Au Bénin, un Sénat pour formaliser le rôle des « sages »
Alors que le Bénin fait face à des défis pressants en matière de santé, d’éducation et d’emploi des jeunes, une proposition de révision constitutionnelle portée par deux députés de la majorité présidentielle suscite la controverse. Elle vise à créer un Sénat, composé en grande partie d’anciens dirigeants et de personnalités nommées. Présenté comme un gage de stabilité et de continuité politique, ce projet est dénoncé par l’opposition comme une tentative de verrouillage institutionnel et de musellement du débat démocratique.
Image officielle de l’esplanade de l’Amazone.
@Présidence du Bénin
Le 31 octobre 2025, deux députés de la majorité présidentielle — Assan Séïbou du Bloc républicain et Natondé Aké de l’Union progressiste le Renouveau — ont déposé au Parlement une proposition de révision de la Constitution visant principalement à introduire la création d’un Sénat au Bénin. Selon les auteurs, cette initiative répondrait à un « vide institutionnel » que le pays traînerait depuis la Conférence nationale de 1990.
Assan Séïbou défend l’idée d’une institution de sages, capable de jouer un rôle de médiation et de conseil dans les moments de tension nationale. « Chaque fois qu’il y a une situation, nous faisons appel à nos anciens chefs d’État… Il faut trouver un creuset où ils peuvent se retrouver tous. Et ça s’appelle le Sénat », a-t-il déclaré, insistant sur la nécessité d’offrir un cadre officiel d’expression à ces anciens dirigeants dont les interventions se font aujourd’hui « de manière informelle et sans ancrage institutionnel ».
De son côté, Natondé Aké présente le projet comme une évolution démocratique naturelle en soulignant que le Sénat serait « la Chambre haute du Parlement », appelée à offrir une lecture plus juste, plus équilibrée et plus approfondie des lois, notamment celles touchant aux questions politiques sensibles. Dans sa vision, cette seconde chambre permettrait de renforcer la qualité du travail législatif et de limiter la précipitation dans l’adoption de certaines réformes.
Le député Victor Topanou, quant à lui, va plus loin. Il voit dans la création du Sénat un moyen de rééquilibrer les pouvoirs, estimant que l’actuelle architecture institutionnelle donne une prééminence excessive à l’exécutif. Pour lui, une Chambre haute, composée de personnalités expérimentées et moins soumises aux pressions partisanes, pourrait contribuer à ramener une respiration démocratique dans le fonctionnement des institutions.

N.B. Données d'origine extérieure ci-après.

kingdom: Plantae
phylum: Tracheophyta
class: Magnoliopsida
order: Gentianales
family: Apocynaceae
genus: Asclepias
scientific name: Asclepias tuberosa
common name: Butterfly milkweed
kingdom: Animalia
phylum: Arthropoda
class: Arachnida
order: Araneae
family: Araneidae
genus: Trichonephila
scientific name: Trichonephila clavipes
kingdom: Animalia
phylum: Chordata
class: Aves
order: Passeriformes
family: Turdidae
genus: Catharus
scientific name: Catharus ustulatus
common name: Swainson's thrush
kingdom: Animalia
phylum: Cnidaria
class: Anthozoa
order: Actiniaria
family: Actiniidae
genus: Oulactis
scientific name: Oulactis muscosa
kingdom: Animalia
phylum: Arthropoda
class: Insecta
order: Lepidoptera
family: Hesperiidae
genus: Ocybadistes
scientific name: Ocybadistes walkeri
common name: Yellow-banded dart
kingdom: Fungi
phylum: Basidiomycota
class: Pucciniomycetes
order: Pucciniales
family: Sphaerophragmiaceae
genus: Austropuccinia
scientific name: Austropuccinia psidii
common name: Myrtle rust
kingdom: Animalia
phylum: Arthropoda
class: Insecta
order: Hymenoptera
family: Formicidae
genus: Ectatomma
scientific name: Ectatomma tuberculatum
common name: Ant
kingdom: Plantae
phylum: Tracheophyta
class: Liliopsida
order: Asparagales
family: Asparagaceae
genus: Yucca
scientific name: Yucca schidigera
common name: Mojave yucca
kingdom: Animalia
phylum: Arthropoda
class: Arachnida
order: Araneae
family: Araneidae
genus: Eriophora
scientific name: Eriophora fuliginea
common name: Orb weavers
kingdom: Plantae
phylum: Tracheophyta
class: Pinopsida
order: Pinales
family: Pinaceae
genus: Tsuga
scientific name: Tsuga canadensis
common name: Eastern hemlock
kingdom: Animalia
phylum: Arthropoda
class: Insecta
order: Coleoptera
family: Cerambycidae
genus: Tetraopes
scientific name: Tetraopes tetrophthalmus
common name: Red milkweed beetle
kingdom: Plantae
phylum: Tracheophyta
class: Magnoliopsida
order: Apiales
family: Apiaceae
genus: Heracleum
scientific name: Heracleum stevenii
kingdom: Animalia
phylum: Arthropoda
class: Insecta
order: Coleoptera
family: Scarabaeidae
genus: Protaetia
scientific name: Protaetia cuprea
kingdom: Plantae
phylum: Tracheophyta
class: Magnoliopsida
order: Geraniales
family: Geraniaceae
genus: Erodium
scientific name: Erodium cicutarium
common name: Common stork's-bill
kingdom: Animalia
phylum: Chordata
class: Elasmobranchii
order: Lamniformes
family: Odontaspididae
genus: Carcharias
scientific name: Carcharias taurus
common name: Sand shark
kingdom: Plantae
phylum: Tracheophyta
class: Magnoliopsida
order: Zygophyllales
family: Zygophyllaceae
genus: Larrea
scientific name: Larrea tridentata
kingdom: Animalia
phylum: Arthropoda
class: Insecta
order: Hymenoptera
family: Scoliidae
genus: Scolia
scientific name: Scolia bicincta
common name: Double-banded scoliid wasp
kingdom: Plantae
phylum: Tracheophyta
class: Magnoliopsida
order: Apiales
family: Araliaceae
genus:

Principales dispositions du projet de loi
La proposition de loi soumise prévoit plusieurs changements majeurs du bloc constitutionnel de décembre 1990:
- Trêve politique (art. 5-1) : instaure une période « de trêve des activités de compétition politique » après l’élection présidentielle. Durant celle-ci, les partis doivent soutenir les actions du président et « l’animation du débat politique à finalité compétitive est suspendue ». Le Sénat est chargé de veiller au respect de cette règle.
- Nouveaux droits de propriété (art. 22 modifié) et serment présidentiel : précision que le serment sera désormais reçu « par la Cour constitutionnelle et le Sénat ».
- Création du Sénat (Titre V) : le texte énumère ses missions. Parmi celles-ci, le Sénat doit « garantir la sauvegarde et le renforcement des acquis du développement de la Nation, de la défense du territoire et de la sécurité publique », veiller à la stabilité politique et la « continuité de l’État ». Il doit promouvoir des valeurs et mœurs politiques favorisant l’intérêt supérieur de la Nation, l’unité et la cohésion sociales, ainsi que le développement durable. En matière législative, il aura un pouvoir de délibération a priori sur les « projets ou propositions de loi à caractère politique » (organisation du pouvoir, finances publiques, sécurité). Il pourra demander une seconde lecture de toute loi votée par l’Assemblée nationale : si celle-ci écarte le Président, le texte reviendrait alors au Sénat en lecture définitive.
- Composition du Sénat : il serait composé en majorité de « membres de droit » sans élection. Sont cités : les anciens présidents de la République, anciens présidents de l’Assemblée nationale, anciens présidents de la Cour constitutionnelle et anciens chefs d’état-major des forces de défense et de sécurité. À ceux-ci s’ajouteraient des membres désignés par le président de la République et le président de l’Assemblée nationale (jusqu’à 1/50 des membres de droit). Aucun sénateur ne pourrait avoir plus de 90 ans (limite portée à 95 ans pour les membres de droit déjà âgés lors de l’installation).
A noter donc que ce Sénat projeté ne ressemble pas à une chambre haute élue classique. Il concentre l’essentiel du pouvoir sur des « anciens » dirigeant (ex-présidents, chefs militaires) réunis par constitution.